L’armée israélienne a toutefois demandé aux organisations humanitaires internationales leur « soutien » pour « aider à la mise en place des infrastructures » à Al-Mawasi, zone côtière du sud de la bande de Gaza, entre Khan Younès et Rafah, où Israël demande aux civils de se replier.
Deux tiers des morts sont des civils
Le ministère de la Santé du Hamas a affirmé en début de semaine que 15 899 personnes, à 70 % des femmes ainsi que des enfants et adolescents, ont été tuées depuis le début, le 7 octobre, des bombardements israéliens sur la bande de Gaza.
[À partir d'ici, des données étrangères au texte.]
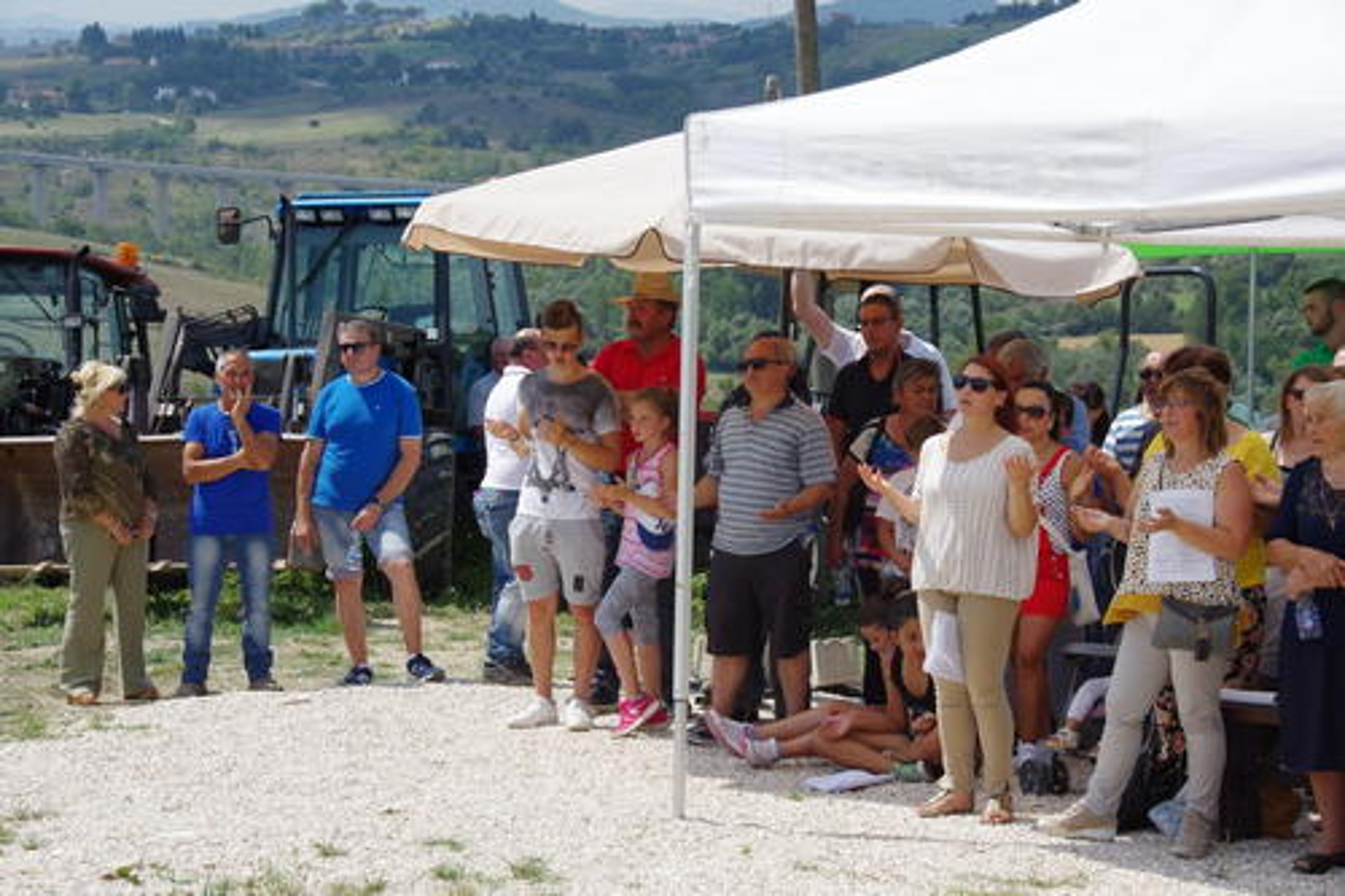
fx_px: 3361
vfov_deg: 15.2
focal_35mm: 90
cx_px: 672
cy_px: 448
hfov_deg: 22.6
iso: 400
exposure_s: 1/320
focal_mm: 60
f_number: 11
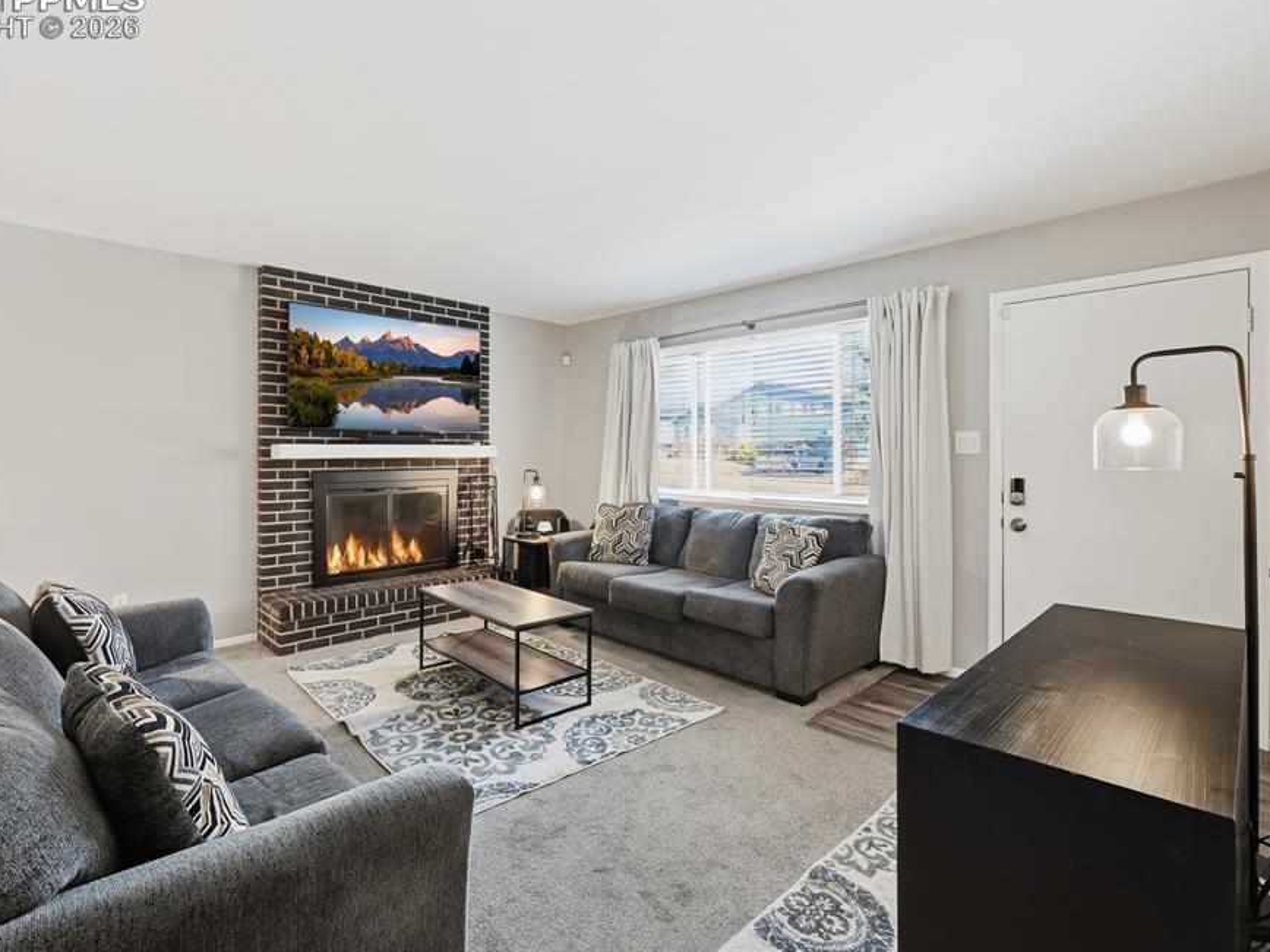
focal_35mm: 17
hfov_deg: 90.9
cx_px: 601
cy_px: 456
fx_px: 624
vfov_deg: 74.7
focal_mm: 15
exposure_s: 1/40
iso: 800
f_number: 11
Environ deux civils ont été tués pour chaque combattant du Hamas mort dans la bande de Gaza, ont affirmé le 4 décembre de hauts responsables militaires israéliens, sous couvert d’anonymat. « Il faut espérer que ce ratio soit beaucoup plus bas dans la prochaine phase de la guerre », a indiqué un de ses responsables, ajoutant qu’un logiciel de cartographie de haute technologie avait été déployé pour tenter de réduire le nombre de morts parmi ceux qui ne combattent pas.
En Israël, l’attaque menée le 7 octobre par des commandos du Hamas infiltrés depuis Gaza a fait 1 200 morts, en majorité des civils, selon les autorités. L’armée a annoncé le 5 décembre au matin le décès de trois de ses soldats la veille pour porter le bilan à 78 depuis le début de l’offensive terrestre.
D’après l’armée, 137 otages sont toujours retenus à Gaza, 105 ayant été relâchés pendant la trêve récente d’une semaine, dont 80 en échange de 240 prisonniers palestiniens détenus par Israël. Les efforts pour prolonger la trêve auraient échoué en partie parce que, selon un responsable américain, le Hamas ne voulait pas que des femmes otages révèlent ce qu’elles avaient subi, des accusations rejetées par le mouvement islamiste.